(Material for this exercise begins)
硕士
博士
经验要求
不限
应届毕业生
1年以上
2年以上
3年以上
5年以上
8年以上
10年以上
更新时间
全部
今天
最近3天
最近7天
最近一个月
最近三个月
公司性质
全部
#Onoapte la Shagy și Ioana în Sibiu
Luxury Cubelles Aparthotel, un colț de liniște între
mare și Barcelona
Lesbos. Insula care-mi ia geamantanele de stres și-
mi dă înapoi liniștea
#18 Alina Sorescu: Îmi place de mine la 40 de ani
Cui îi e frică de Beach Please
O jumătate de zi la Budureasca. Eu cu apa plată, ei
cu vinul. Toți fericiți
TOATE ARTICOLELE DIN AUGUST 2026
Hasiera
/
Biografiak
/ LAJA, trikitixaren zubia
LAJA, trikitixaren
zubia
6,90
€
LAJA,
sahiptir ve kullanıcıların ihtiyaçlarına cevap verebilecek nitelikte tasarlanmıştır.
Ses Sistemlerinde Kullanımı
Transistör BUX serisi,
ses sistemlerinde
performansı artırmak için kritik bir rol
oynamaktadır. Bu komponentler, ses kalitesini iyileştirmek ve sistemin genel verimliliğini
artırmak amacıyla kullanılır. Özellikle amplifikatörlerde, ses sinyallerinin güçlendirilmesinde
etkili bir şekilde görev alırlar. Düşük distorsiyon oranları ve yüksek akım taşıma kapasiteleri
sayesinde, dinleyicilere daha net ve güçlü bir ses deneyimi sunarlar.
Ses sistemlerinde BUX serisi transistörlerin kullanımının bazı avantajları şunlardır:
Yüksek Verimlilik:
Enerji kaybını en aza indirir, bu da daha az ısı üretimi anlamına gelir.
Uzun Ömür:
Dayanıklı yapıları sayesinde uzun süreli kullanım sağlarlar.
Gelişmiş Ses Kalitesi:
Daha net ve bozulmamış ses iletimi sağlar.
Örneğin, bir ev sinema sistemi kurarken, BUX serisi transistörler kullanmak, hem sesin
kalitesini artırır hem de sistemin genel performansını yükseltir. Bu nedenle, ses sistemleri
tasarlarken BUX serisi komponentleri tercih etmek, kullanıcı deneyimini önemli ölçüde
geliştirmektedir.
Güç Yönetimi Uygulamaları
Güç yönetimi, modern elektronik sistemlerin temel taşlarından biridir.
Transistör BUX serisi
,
(Material for this exercise ends)
- **Work order**
Reproduce every line of the data above verbatim, keeping the original order and line breaks.

- **Task output**
硕士
博士
经验要求
不限
应届毕业生
1年以上
2年以上
3年以上
5年以上
8年以上
10年以上
更新时间
全部
今天
最近3天
最近7天
最近一个月
最近三个月
公司性质
全部
#Onoapte la Shagy și Ioana în Sibiu
Luxury Cubelles Aparthotel, un colț de liniște între
mare și Barcelona
Lesbos. Insula care-mi ia geamantanele de stres și-
mi dă înapoi liniștea
#18 Alina Sorescu: Îmi place de mine la 40 de ani
Cui îi e frică de Beach Please
O jumătate de zi la Budureasca. Eu cu apa plată, ei
cu vinul. Toți fericiți
TOATE ARTICOLELE DIN AUGUST 2026
Hasiera
/
Biografiak
/ LAJA, trikitixaren zubia
LAJA, trikitixaren
zubia
6,90
€
LAJA,
sahiptir ve kullanıcıların ihtiyaçlarına cevap verebilecek nitelikte tasarlanmıştır.
Ses Sistemlerinde Kullanımı
Transistör BUX serisi,
ses sistemlerinde
performansı artırmak için kritik bir rol
oynamaktadır. Bu komponentler, ses kalitesini iyileştirmek ve sistemin genel verimliliğini
artırmak amacıyla kullanılır. Özellikle amplifikatörlerde, ses sinyallerinin güçlendirilmesinde
etkili bir şekilde görev alırlar. Düşük distorsiyon oranları ve yüksek akım taşıma kapasiteleri
sayesinde, dinleyicilere daha net ve güçlü bir ses deneyimi sunarlar.
Ses sistemlerinde BUX serisi transistörlerin kullanımının bazı avantajları şunlardır:
Yüksek Verimlilik:
Enerji kaybını en aza indirir, bu da daha az ısı üretimi anlamına gelir.
Uzun Ömür:
Dayanıklı yapıları sayesinde uzun süreli kullanım sağlarlar.
Gelişmiş Ses Kalitesi:
Daha net ve bozulmamış ses iletimi sağlar.
Örneğin, bir ev sinema sistemi kurarken, BUX serisi transistörler kullanmak, hem sesin
kalitesini artırır hem de sistemin genel performansını yükseltir. Bu nedenle, ses sistemleri
tasarlarken BUX serisi komponentleri tercih etmek, kullanıcı deneyimini önemli ölçüde
geliştirmektedir.
Güç Yönetimi Uygulamaları
Güç yönetimi, modern elektronik sistemlerin temel taşlarından biridir.
Transistör BUX serisi
,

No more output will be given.